- [Tasks to carry out]
a) From the forum thread on startup hiring, repeat the passage starting with "Fortunately a non-technical" and going on through "in these fields.".
b) In the forum thread on startup hiring, what does far33d say being lean is about?

-- Selected excerpt follows --

If a locally repurposed word like _hustler_ has a very strong meaning
_outside_ your circles, chances are good that when you start talking about
hustling in relation to business, a fair number of people are going to think
_swindler_ or worse.

It seems that a number of people like to use it as a self-description because
it _does_ have negative, edgy traits -- in the same sense of 'ninja'. Unlike
'ninja', however, 'hustler' can easily lie a bit too close to the truth.

------
far33d
Being lean is about getting maximum leverage, not keeping costs as low as
possible. This kind of hire is a great example.

------
rwhitman
When I was running my completely un-funded zero-revenue startup, college kids
would daily send me emails _begging_ me to give them a job doing non-technical
BS work, often for free.

Fortunately a non-technical rockstar (who is willing to work for dirt cheap)
is substantially easier to find a technical rockstar... I imagine now after
"The Social Network" social media startups almost have an entertainment
industry-like glamor at the moment, like breaking into the music business or
movies. Non-technical people often will work for free or dirt cheap for
_years_ to 'make it' in these fields.

Milk it.

-- Selected excerpt concluded --
-- Provided material follows --

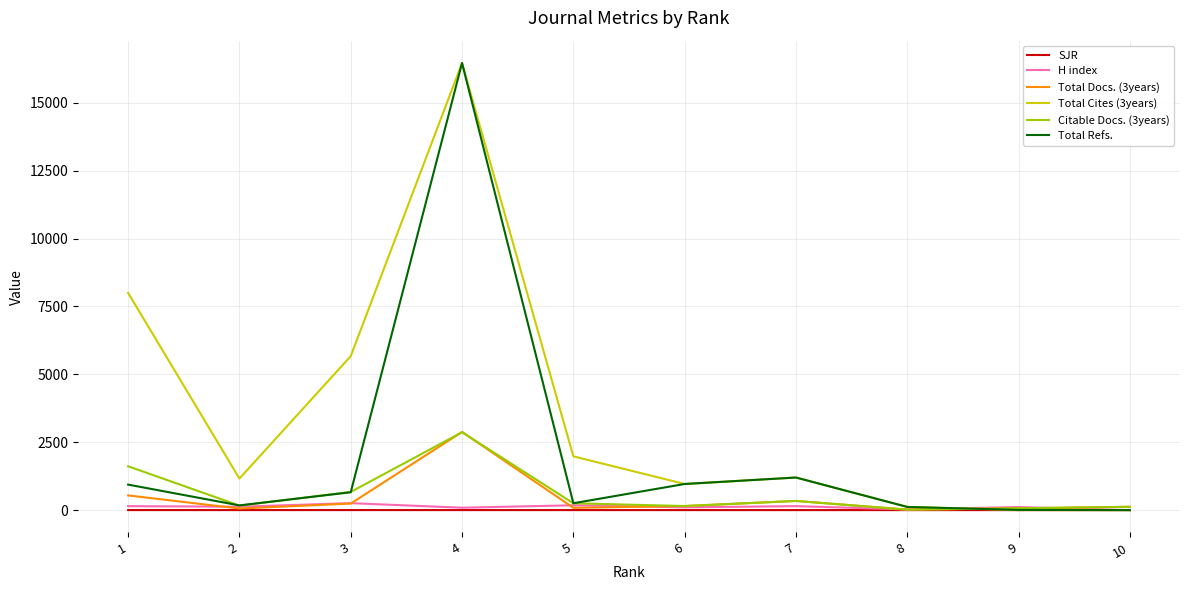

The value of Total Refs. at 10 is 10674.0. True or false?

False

-- Provided material concluded --
-- Provided material follows --

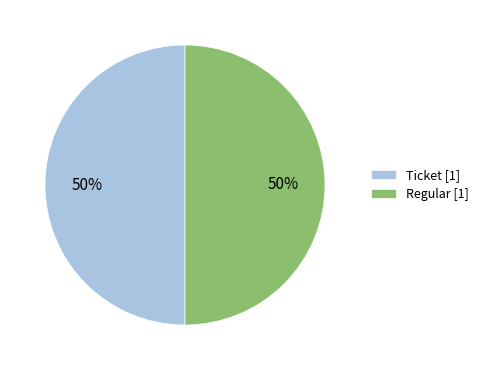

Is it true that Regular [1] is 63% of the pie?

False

-- Provided material concluded --

- [Task responses]
a)
Fortunately a non-technical rockstar (who is willing to work for dirt cheap)
is substantially easier to find a technical rockstar... I imagine now after
"The Social Network" social media startups almost have an entertainment
industry-like glamor at the moment, like breaking into the music business or
movies. Non-technical people often will work for free or dirt cheap for
_years_ to 'make it' in these fields.

b) Being lean is about getting maximum leverage, not keeping costs as low as possible.